Compito A.
Secondo l'estratto del documento, in quale università insegna Marco Tarchi?

Estratto del documento.
_ _ _

Ignazio La Russa, presidente del Senato, è finito nell’occhio del ciclone per le sue parole sull’antifascismo in Costituzione, mentre pochi giorni prima le vignette del Fatto Quotidiano hanno puntato il dito contro il ministro dell’Agricoltura, Francesco Lollobrigida. La destra di governa sembra sotto attacco. Ne abbiamo parlato col politologo Marco Tarchi, docente di Scienze Politiche all’Università di Firenze.
Professore, cosa ne pensa delle parole del presidente del Senato?
“Sono tentativi di scollegare i concetti di democrazia e di antifascismo, contrapponendo alla prima tutti gli esempi di totalitarismo, di qualunque colore”.
E della sua scelta di volare a Praga per commemorare Jan Palach?
“Sono mosse comprensibili sul piano strategico e certo non sgradite agli elettori di destra”.

_ _ _

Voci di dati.
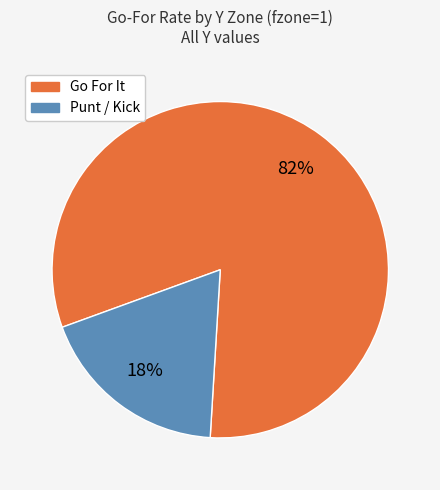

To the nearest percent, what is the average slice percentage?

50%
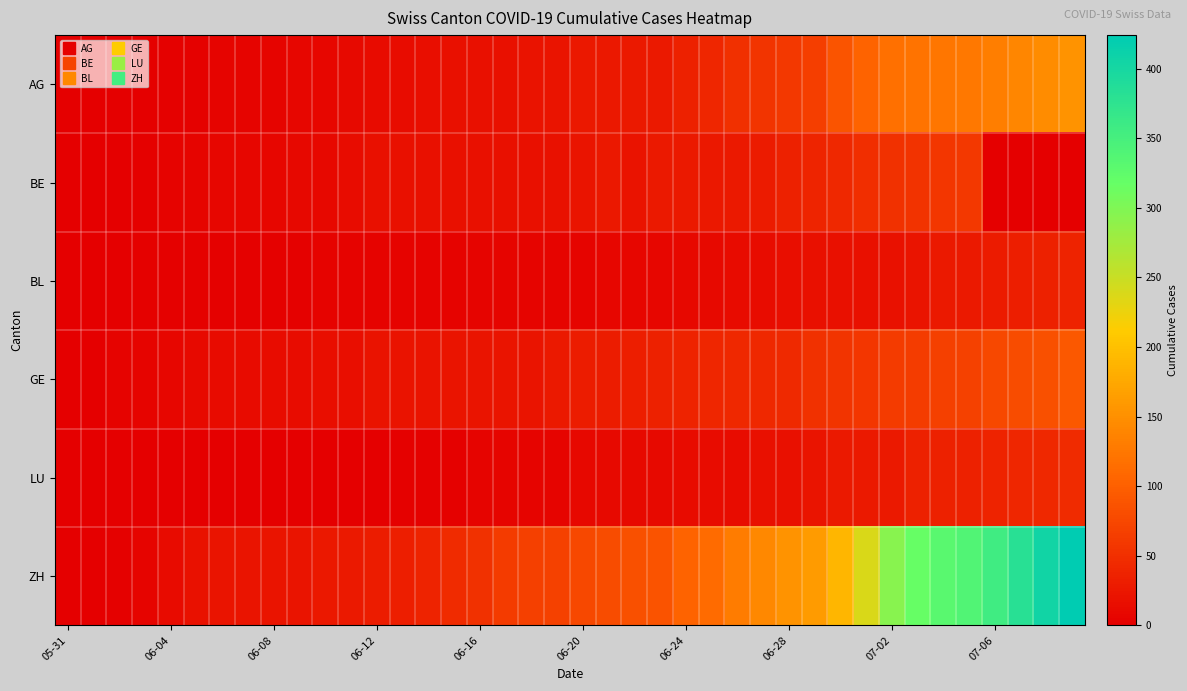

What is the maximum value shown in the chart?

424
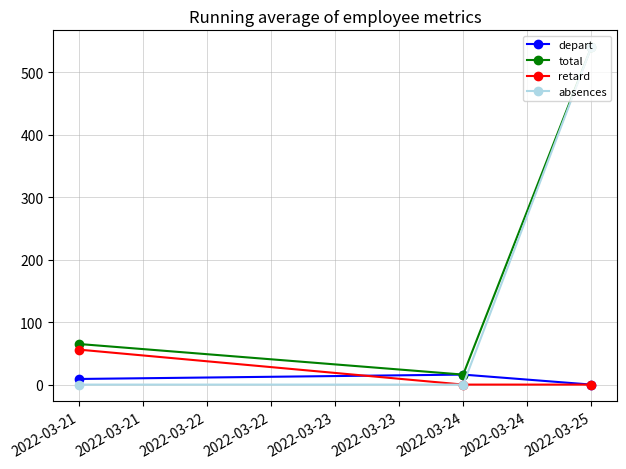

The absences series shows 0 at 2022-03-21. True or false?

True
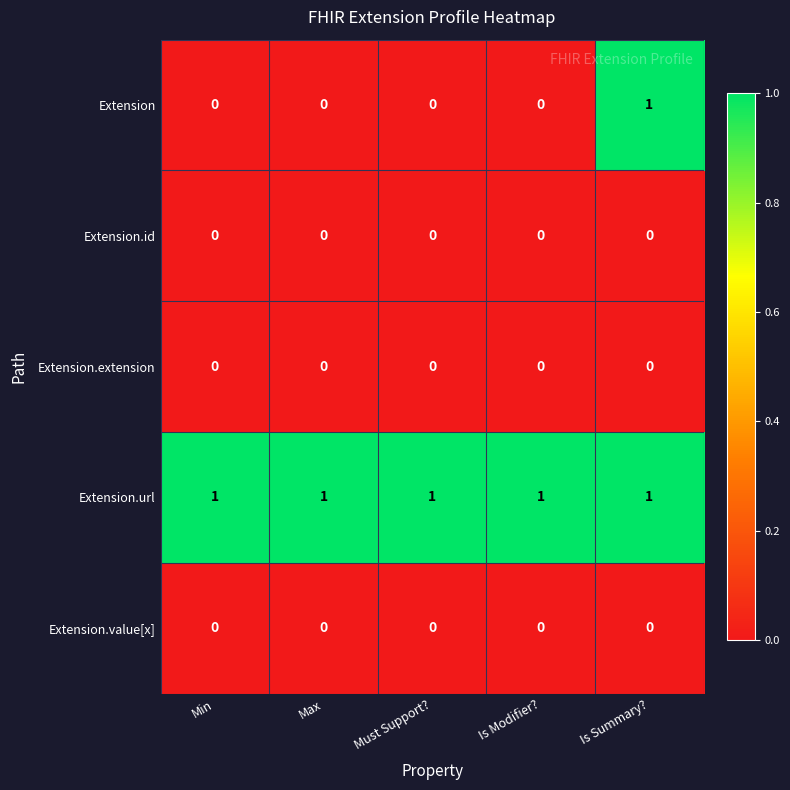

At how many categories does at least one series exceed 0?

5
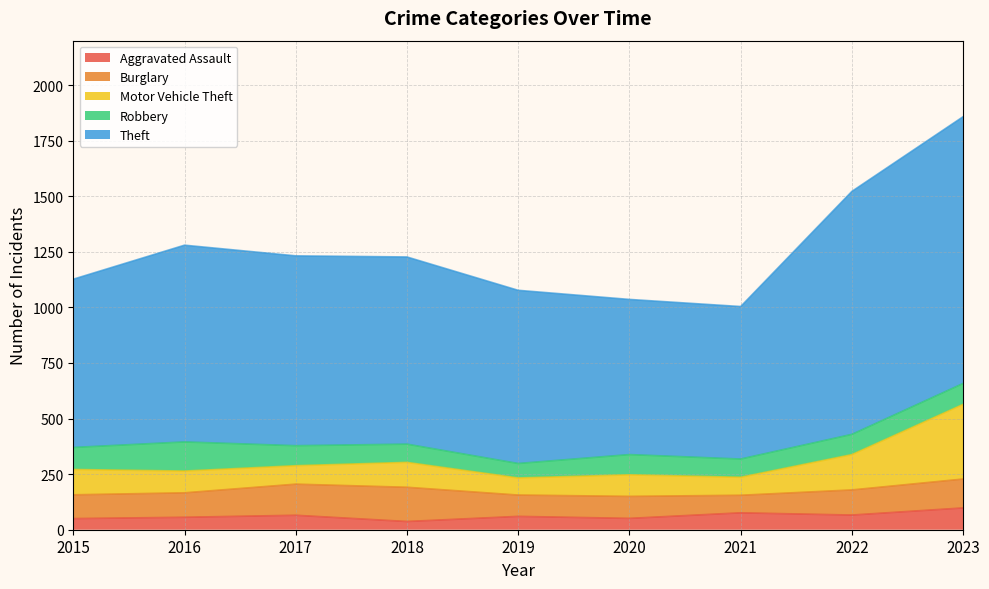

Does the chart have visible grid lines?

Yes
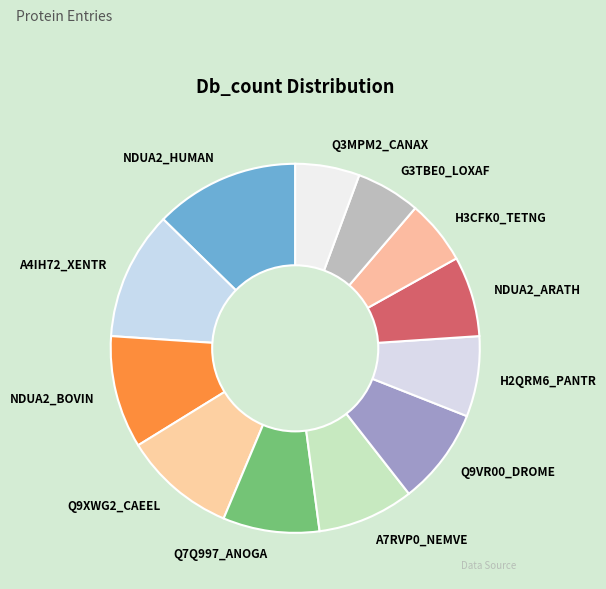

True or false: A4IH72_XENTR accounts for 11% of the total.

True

_ _ _

Compito B.
Riscrivi come lista JSON di stringhe la parte dei record che si apre con la riga contenente "Does the chart have visible grid lines?" e prosegue fino alla fine dei record, estremi inclusi, con una stringa per riga e omettendo le righe vuote. Escludi le immagini dalla risposta.

Risposta al compito A.
All'Università di Firenze.

Risposta al compito B.
[
  "Does the chart have visible grid lines?",
  "Yes",
  "True or false: A4IH72_XENTR accounts for 11% of the total.",
  "True"
]